Sunday, July 24, 2005

Comfortably Numb

I finally saw Pink Floyd's "set" (a whopping 23 minutes) from Live 8 on video and was left with very mixed feelings. It's amazing to see the four of them on stage together after 24 years, especially after the feuding between Gilmour and Waters. Waters happens to be an extremely talented musician and lyricist, but also one of most egotistical, self-serving pricks of all the great bands in the 70s, so I was thrilled that he was finally able to get over himself (even if it's only for Live 8) and play with the band again. He was also quite gracious on stage, saying how great it was to be back with the guys again. Gilmour is the man - one of the great guitarists of all time and a genuinely nice guy - but as post-The Wall Floyd shows anything, it's that these two guys work so much better together. Of course, I'd give Gilmour the edge since Delicate Sounds of Thunder and Division Bell have a few great songs wheras The Final Cut is The Wall without the great music behind it.
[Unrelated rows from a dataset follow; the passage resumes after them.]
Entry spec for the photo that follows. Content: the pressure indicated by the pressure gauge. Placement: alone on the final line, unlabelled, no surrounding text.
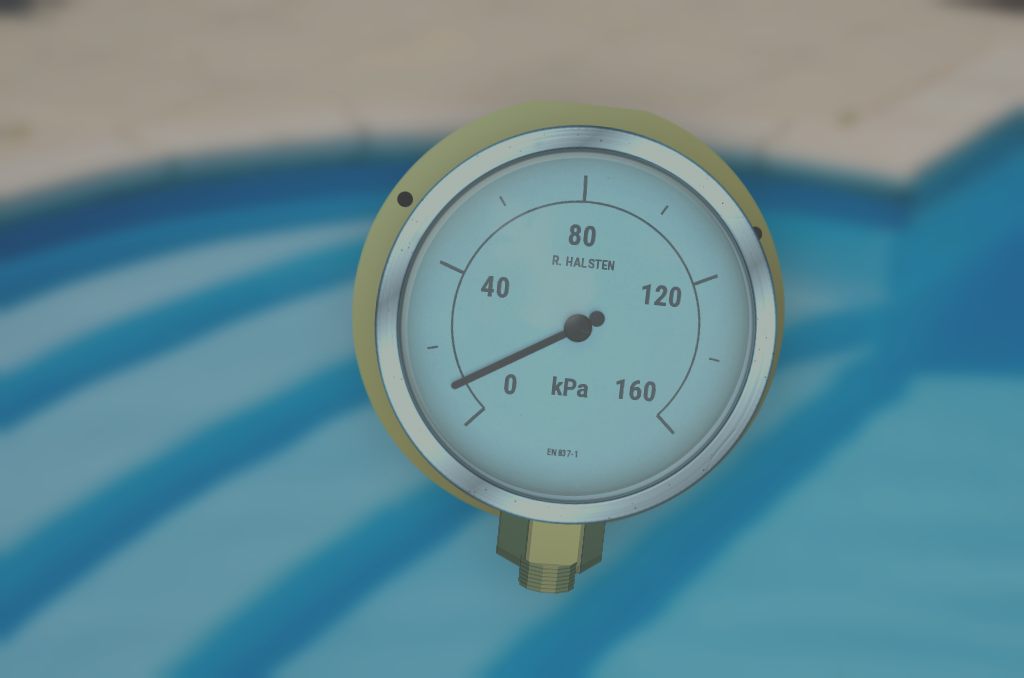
10 kPa
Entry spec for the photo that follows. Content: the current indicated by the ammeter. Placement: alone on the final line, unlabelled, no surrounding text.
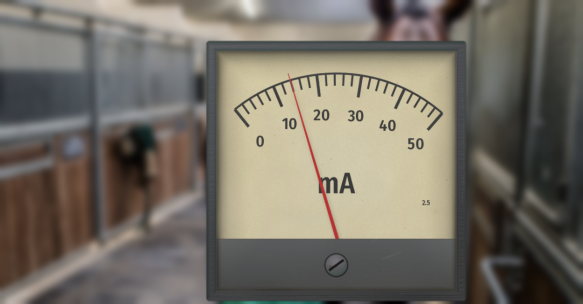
14 mA
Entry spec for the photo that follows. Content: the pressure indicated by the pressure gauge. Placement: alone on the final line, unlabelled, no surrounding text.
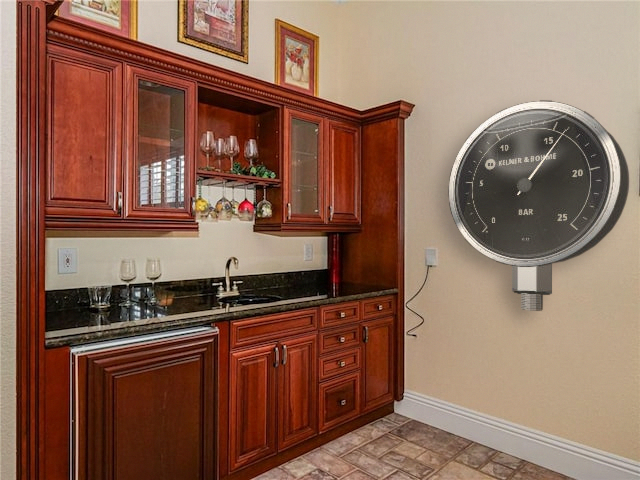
16 bar
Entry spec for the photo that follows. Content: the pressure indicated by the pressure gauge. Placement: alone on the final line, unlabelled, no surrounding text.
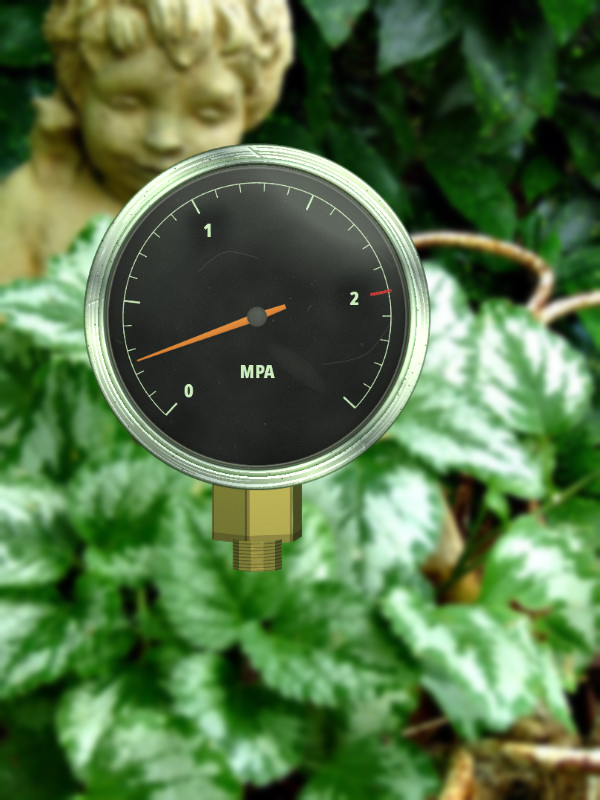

So yeah, just seeing everyone on the same stage was enough to bring tears to my eyes.

As for the set itself, let me say that I didn't expect them to get up there and play Bike or Careful with that Axe, Eugene, but millions of people were not waiting 24 years to see a grand return consisting of four of their most "radio-worthy" tunes - Breathe, Money, Wish You Were Here, and Comfortably Numb. I understand they're trying to raise money to fight poverty and all, but throw in a Have a Cigar, Dogs, or Shine on You Crazy Diamond (all 3 which I've heard on the radio - the first quite often actually) for the fans. I would imagine they had at least SOME say in what songs they were playing and if they in fact never play live again, this would be a comfortably numb reunion. I have faith that Gilmour, Wright, and Mason will tour again and god-willing come out with a new album, but I have a feeling that Waters returned because it was for a good cause.

Still, no matter how old the guy is, it's pretty fuckin' awesome to see Gilmour play the solo at the end of Comfortably Numb, even if he could play it in his sleep by now.